• TRY IT:
Stop at the line that contains "18: (206, 248, 0.58)". Until then, set down each line of the records exactly, beginning with the first, and skip pictures.

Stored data

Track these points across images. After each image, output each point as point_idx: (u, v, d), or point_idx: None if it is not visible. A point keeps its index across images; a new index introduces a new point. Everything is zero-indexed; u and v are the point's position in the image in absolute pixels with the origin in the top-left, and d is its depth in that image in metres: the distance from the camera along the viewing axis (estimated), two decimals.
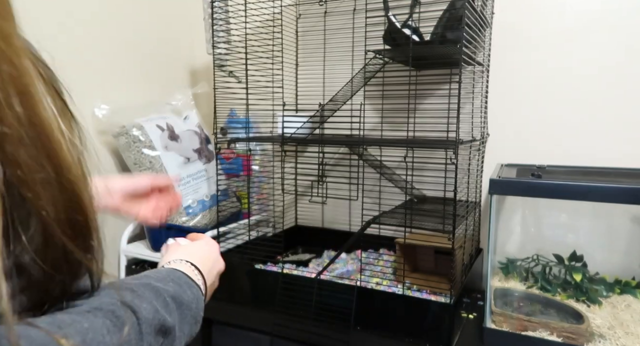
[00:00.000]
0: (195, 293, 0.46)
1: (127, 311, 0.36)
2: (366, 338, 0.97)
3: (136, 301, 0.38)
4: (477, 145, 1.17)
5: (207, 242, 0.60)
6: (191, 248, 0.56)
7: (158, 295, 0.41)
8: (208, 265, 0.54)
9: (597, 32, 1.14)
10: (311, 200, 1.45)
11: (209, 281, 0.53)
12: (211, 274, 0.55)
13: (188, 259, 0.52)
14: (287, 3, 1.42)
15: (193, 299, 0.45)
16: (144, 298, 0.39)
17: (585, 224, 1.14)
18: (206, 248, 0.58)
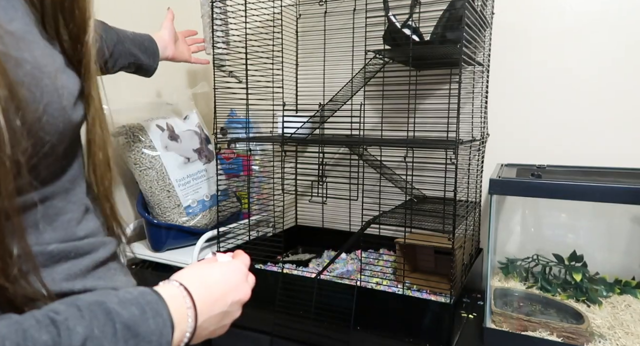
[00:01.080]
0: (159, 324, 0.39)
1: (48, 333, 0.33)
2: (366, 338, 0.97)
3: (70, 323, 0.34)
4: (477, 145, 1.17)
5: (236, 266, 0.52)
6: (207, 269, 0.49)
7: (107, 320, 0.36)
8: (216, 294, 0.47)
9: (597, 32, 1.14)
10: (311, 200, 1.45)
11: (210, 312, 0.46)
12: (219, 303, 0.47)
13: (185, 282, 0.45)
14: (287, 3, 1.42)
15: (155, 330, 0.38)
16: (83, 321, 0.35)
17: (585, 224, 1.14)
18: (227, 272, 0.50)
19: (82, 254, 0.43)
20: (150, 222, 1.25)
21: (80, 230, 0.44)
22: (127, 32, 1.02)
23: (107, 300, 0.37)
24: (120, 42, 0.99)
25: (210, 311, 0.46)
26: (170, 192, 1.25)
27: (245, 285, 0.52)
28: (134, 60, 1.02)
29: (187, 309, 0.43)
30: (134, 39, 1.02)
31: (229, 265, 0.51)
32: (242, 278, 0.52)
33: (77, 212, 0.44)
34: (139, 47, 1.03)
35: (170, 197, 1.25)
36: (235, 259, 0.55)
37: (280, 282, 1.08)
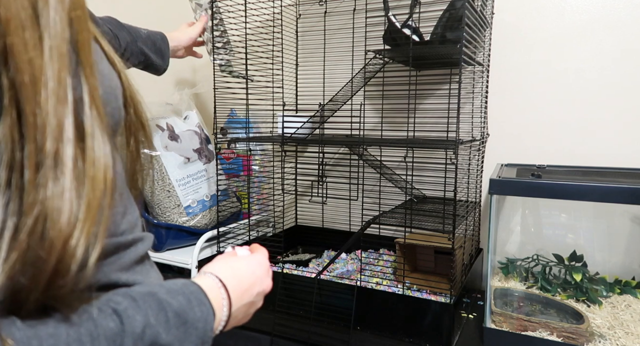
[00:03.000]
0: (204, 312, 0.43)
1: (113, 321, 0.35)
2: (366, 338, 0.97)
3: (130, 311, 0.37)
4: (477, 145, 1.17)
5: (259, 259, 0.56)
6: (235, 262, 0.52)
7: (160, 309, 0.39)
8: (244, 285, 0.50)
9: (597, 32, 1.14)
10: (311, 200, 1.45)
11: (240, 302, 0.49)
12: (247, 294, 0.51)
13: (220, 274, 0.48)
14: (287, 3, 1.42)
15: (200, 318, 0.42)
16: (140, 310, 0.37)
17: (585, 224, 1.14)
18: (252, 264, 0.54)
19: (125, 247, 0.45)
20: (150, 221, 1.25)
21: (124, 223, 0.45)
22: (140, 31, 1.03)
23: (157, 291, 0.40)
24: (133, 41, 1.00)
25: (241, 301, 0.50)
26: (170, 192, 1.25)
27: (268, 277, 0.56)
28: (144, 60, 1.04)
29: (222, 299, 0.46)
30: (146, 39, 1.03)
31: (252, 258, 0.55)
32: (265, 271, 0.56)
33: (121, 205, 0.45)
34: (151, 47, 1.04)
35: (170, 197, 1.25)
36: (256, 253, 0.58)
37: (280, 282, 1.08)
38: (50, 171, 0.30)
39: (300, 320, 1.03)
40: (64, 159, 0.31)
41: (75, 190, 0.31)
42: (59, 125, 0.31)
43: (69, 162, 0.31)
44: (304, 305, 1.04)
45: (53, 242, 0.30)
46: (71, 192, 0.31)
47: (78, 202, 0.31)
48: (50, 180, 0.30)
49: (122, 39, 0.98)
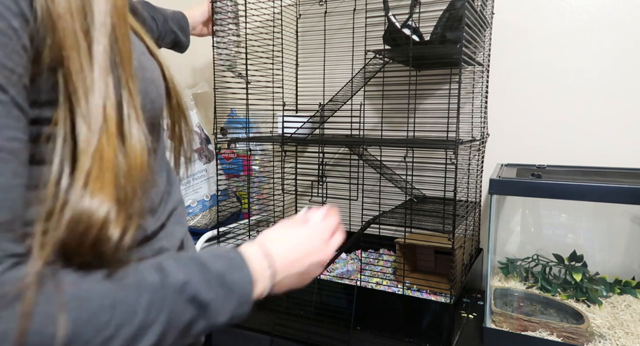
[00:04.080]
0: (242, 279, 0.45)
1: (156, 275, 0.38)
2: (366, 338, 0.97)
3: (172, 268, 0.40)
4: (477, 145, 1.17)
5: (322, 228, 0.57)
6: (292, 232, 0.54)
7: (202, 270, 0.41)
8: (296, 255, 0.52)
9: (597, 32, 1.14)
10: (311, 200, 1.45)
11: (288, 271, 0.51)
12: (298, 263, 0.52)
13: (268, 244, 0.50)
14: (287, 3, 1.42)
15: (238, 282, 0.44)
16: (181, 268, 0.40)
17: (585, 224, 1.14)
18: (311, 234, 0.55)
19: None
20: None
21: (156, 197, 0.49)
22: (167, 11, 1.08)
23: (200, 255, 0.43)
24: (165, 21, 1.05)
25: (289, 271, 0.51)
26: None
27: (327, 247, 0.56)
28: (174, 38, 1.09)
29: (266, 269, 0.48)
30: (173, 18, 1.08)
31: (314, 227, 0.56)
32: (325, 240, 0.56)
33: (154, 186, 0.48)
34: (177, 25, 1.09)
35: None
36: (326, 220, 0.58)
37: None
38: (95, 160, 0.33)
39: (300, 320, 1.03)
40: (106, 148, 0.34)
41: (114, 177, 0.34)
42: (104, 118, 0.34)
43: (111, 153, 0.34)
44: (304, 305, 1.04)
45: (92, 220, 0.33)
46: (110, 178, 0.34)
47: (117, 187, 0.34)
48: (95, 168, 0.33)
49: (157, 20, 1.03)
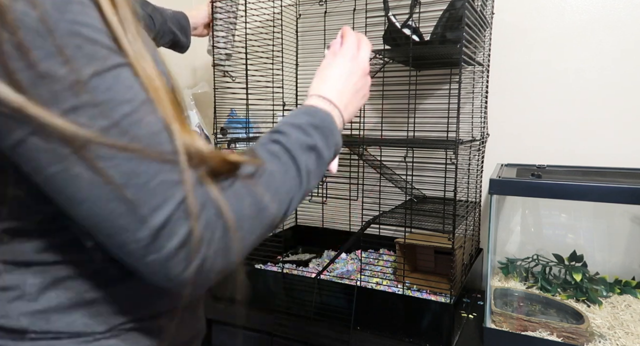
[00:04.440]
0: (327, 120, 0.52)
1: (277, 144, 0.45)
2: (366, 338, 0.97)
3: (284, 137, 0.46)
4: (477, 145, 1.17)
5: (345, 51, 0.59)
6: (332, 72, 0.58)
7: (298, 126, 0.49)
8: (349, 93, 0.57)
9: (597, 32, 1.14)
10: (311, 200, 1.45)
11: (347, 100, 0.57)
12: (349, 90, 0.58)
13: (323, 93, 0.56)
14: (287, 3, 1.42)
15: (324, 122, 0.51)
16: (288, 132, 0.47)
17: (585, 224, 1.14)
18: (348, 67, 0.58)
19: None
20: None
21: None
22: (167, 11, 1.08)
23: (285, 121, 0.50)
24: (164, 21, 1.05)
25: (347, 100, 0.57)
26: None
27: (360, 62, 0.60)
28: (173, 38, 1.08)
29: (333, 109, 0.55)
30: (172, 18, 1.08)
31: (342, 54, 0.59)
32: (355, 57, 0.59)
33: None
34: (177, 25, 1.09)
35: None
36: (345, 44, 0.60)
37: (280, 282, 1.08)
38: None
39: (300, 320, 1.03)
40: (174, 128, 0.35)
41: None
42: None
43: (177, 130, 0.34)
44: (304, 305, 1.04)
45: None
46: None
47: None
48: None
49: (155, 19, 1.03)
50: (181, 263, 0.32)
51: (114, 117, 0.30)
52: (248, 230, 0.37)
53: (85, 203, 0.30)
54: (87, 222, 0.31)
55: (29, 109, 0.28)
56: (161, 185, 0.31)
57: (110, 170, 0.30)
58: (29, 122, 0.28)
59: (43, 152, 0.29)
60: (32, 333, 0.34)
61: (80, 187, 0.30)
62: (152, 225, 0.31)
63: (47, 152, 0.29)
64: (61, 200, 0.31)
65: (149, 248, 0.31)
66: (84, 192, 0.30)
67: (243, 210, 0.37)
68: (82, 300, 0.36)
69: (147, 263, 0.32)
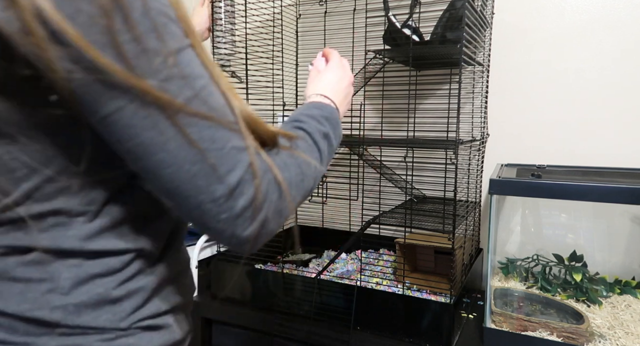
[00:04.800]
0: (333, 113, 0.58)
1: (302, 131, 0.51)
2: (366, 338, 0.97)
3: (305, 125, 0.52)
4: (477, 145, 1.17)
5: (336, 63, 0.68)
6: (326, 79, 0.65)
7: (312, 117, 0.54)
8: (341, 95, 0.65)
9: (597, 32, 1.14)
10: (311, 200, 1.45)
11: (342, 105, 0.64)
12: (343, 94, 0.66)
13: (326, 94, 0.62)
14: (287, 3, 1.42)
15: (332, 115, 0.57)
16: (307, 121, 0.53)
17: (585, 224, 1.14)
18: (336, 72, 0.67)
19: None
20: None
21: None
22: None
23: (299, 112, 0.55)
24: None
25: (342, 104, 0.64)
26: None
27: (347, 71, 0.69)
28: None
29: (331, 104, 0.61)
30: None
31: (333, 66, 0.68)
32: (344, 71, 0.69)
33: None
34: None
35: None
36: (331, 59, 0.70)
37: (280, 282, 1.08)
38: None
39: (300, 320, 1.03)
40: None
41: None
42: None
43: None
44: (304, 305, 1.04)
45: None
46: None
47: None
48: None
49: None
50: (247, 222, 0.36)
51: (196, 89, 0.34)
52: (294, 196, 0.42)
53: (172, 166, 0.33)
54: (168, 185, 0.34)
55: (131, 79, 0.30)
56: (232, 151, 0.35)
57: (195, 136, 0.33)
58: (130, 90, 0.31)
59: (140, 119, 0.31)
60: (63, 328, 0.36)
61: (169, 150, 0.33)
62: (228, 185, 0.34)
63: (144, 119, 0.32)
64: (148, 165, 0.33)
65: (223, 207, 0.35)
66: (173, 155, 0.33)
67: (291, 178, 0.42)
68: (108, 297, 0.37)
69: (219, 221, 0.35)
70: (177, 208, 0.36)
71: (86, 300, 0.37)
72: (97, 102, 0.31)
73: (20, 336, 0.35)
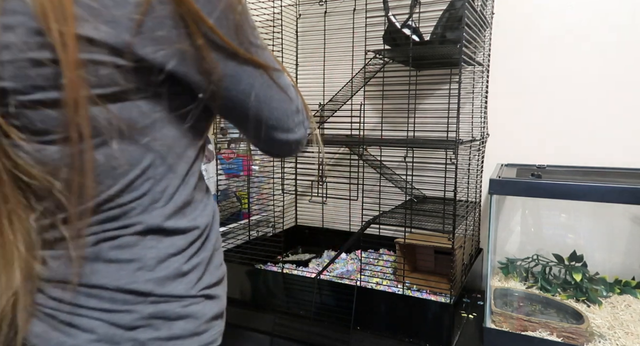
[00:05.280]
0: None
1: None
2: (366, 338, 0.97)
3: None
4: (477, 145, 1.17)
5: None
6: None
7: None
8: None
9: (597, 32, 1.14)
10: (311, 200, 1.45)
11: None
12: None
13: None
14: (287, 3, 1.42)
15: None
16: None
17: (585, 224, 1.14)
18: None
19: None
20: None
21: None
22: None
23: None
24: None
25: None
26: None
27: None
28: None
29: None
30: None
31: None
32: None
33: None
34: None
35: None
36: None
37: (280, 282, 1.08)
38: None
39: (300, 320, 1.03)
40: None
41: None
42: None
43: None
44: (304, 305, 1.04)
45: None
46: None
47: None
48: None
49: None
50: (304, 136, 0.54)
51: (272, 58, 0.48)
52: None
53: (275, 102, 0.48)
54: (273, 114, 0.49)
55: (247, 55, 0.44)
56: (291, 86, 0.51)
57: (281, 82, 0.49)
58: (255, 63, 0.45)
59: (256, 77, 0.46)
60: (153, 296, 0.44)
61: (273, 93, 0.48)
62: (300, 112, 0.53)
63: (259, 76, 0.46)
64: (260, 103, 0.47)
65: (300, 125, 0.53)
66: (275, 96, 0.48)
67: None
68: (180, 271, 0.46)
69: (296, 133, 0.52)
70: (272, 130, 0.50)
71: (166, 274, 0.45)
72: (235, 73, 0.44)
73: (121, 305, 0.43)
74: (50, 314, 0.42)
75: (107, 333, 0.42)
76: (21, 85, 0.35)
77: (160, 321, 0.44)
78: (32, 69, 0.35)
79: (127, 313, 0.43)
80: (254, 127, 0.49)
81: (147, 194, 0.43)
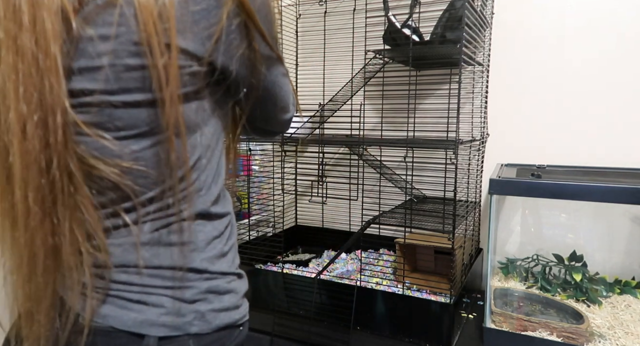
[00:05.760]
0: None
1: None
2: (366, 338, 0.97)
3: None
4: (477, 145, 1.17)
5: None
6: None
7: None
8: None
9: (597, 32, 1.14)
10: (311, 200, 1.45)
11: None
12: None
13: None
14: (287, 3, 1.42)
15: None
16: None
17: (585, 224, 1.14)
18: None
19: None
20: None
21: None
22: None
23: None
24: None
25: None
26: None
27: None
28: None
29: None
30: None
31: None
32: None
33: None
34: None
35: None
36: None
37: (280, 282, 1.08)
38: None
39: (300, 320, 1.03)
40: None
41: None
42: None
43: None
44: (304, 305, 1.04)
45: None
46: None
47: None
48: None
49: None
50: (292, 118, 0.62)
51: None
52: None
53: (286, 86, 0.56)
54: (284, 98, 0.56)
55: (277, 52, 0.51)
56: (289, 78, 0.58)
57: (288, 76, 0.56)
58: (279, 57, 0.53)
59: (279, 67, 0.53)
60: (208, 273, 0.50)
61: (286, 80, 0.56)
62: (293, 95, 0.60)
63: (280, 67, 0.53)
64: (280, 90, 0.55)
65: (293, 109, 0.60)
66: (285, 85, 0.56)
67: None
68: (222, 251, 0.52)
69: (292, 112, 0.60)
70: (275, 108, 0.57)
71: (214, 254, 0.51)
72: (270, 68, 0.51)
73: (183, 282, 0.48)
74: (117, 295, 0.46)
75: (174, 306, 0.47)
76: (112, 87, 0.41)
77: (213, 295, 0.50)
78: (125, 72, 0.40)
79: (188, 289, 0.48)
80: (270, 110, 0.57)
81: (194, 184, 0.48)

• PROBLEM SOLUTION:
Track these points across images. After each image, output each point as point_idx: (u, v, d), or point_idx: None if it is not visible. A point keeps its index across images; a new index introduces a new point. Everything is zero-indexed; u and v are the point's position in the image in absolute pixels with the origin in the top-left, and d is its depth in that image in metres: the distance from the camera along the viewing axis (estimated), two decimals.
[00:00.000]
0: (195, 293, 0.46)
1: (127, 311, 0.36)
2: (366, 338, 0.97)
3: (136, 301, 0.38)
4: (477, 145, 1.17)
5: (207, 242, 0.60)
6: (191, 248, 0.56)
7: (158, 295, 0.41)
8: (208, 265, 0.54)
9: (597, 32, 1.14)
10: (311, 200, 1.45)
11: (209, 281, 0.53)
12: (211, 274, 0.55)
13: (188, 259, 0.52)
14: (287, 3, 1.42)
15: (193, 299, 0.45)
16: (144, 298, 0.39)
17: (585, 224, 1.14)
18: (206, 248, 0.58)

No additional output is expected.